On a clear day in February 2013, the turbulent waters off the coast of Mafia Island, one of the islets in the Zanzibar archipelago, had fallen to an unusually low tide. A few nautical miles away, a strange formation poked above sea level. A helicopter whirred overhead.
For years, the “lost city” of Rhapta had baffled scholars, divers, and archaeologists. Dating to roughly 50 A.D., it was originally documented in Ptolemy’s Geography as Africa’s first metropolis—and a trading hub for tortoiseshell and metal weapons. It was one of the wealthiest cities of its time. Yet little has been added to Rhapta’s story since its disappearance more than 1,600 years ago, aside from the vague discovery that its remains were buried somewhere off the coast of Tanzania.
Now there’s reason to believe that the algae-covered formation spotted from the skies in 2013 could be the mysterious sunken city. Pushing the theory is diver Alan Sutton, who documents hidden wreck sites and blue holes online—and who spotted the ruins from the helicopter. His first instinct? To strap on his fins and get a closer look. But the ruins proved difficult to locate, and it took repeat attempts over the course of three years to pinpoint their whereabouts. Finally, over three years later, on March 21 of this year, Sutton struck gold.
Among his finds: walled structures, some still connected to their original fortifications, and pieces of pottery. The cultural artifacts are currently being dated—a process that may confirm or deny whether the ruins could correspond to the lost city of Rhapta—but early signs are pointing toward a possible match.
Adding to the evidence is archaeologist Felix Chami from the University of Dar es Salaam. His work with villagers in nearby Jojo have recently confirmed sightings of “underwater houses” in the vicinity. Members of the Jojo community insist that the sunken city was the work of their Portuguese ancestors, but Chami believes there is a strong possibility that the Portuguese had built on top of someone else’s ruins.
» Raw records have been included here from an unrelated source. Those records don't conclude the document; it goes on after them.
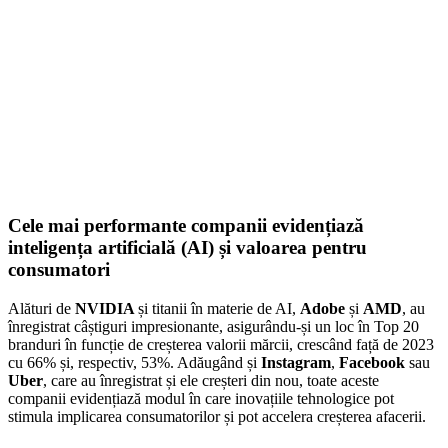
Cele mai performante companii evidențiază
inteligența artificială (AI) și valoarea pentru
consumatori
Alături de
NVIDIA
și titanii în materie de AI,
Adobe
și
AMD
, au
înregistrat câștiguri impresionante, asigurându-și un loc în Top 20
branduri în funcție de creșterea valorii mărcii, crescând față de 2023
cu 66% și, respectiv, 53%. Adăugând și
Instagram
,
Facebook
sau
Uber
, care au înregistrat și ele creșteri din nou, toate aceste
companii evidențiază modul în care inovațiile tehnologice pot
stimula implicarea consumatorilor și pot accelera creșterea afacerii.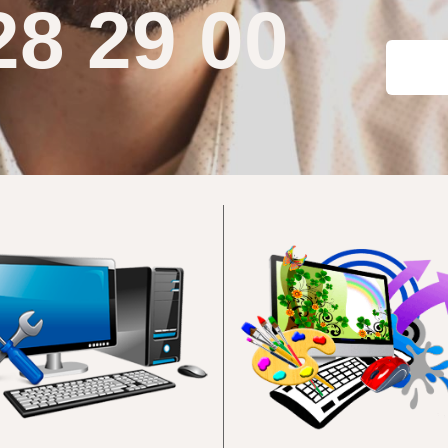
28 29 00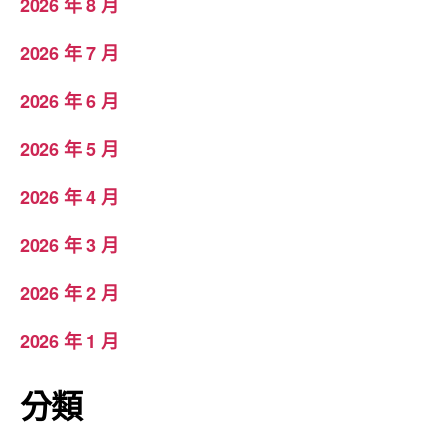
2026 年 8 月
2026 年 7 月
2026 年 6 月
2026 年 5 月
2026 年 4 月
2026 年 3 月
2026 年 2 月
2026 年 1 月
分類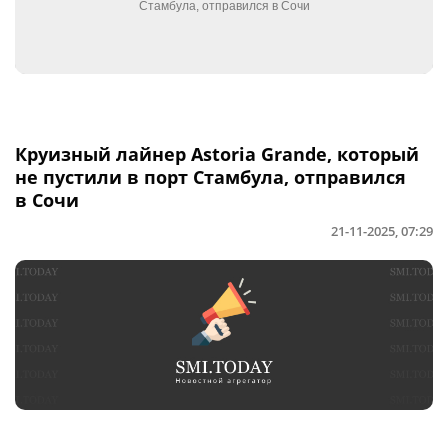
Круизный лайнер Astoria Grande, который
не пустили в порт Стамбула, отправился
в Сочи
21-11-2025, 07:29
While more official research gets under way, diving enthusiasts and history buffs can explore the site for themselves. To do so, they can head to neighboring Thanda Island—a newly opened, $10,000 per night private island retreat—where guests can take guided dives around the mysterious formations. Unlike research stations associated with most archaeological discoveries of this magnitude, Thanda makes a for a plush base camp. Among other things, the five-bedroom villa is stocked with its own spa, cigar humidor, copper bath tubs, and a glass-walled pool.